[Stored data]
* * * * * * * * *

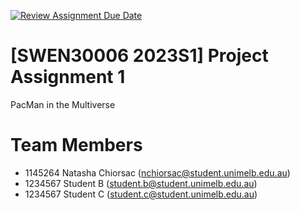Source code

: [![Review Assignment Due Date](https://classroom.github.com/assets/deadline-readme-button-8d59dc4de5201274e310e4c54b9627a8934c3b88527886e3b421487c677d23eb.svg)](https://classroom.github.com/a/l7Jqvftw)
# [SWEN30006 2023S1] Project Assignment 1
PacMan in the Multiverse
# Team Members
- 1145264 Natasha Chiorsac (<nchiorsac@student.unimelb.edu.au>)
- 1234567 Student B (<student.b@student.unimelb.edu.au>)
- 1234567 Student C (<student.c@student.unimelb.edu.au>)
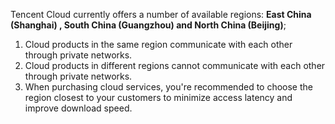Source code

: Tencent Cloud currently offers a number of available regions: **East China (Shanghai) , South China (Guangzhou) and North China (Beijing)**;
1. Cloud products in the same region communicate with each other through private networks.
2. Cloud products in different regions cannot communicate with each other through private networks.
3. When purchasing cloud services, you're recommended to choose the region closest to your customers to minimize access latency and improve download speed.


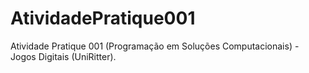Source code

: # AtividadePratique001
Atividade Pratique 001 (Programação em Soluções Computacionais) - Jogos Digitais (UniRitter).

* * * * * * * * *

#### [YOUR INSTRUCTIONS]
Can you reproduce every line of the listing above word for word, leaving the pictures out?

#### [PROBLEM SOLUTION]
Source code

: [![Review Assignment Due Date](https://classroom.github.com/assets/deadline-readme-button-8d59dc4de5201274e310e4c54b9627a8934c3b88527886e3b421487c677d23eb.svg)](https://classroom.github.com/a/l7Jqvftw)
# [SWEN30006 2023S1] Project Assignment 1
PacMan in the Multiverse
# Team Members
- 1145264 Natasha Chiorsac (<nchiorsac@student.unimelb.edu.au>)
- 1234567 Student B (<student.b@student.unimelb.edu.au>)
- 1234567 Student C (<student.c@student.unimelb.edu.au>)
Source code

: Tencent Cloud currently offers a number of available regions: **East China (Shanghai) , South China (Guangzhou) and North China (Beijing)**;
1. Cloud products in the same region communicate with each other through private networks.
2. Cloud products in different regions cannot communicate with each other through private networks.
3. When purchasing cloud services, you're recommended to choose the region closest to your customers to minimize access latency and improve download speed.


Source code

: # AtividadePratique001
Atividade Pratique 001 (Programação em Soluções Computacionais) - Jogos Digitais (UniRitter).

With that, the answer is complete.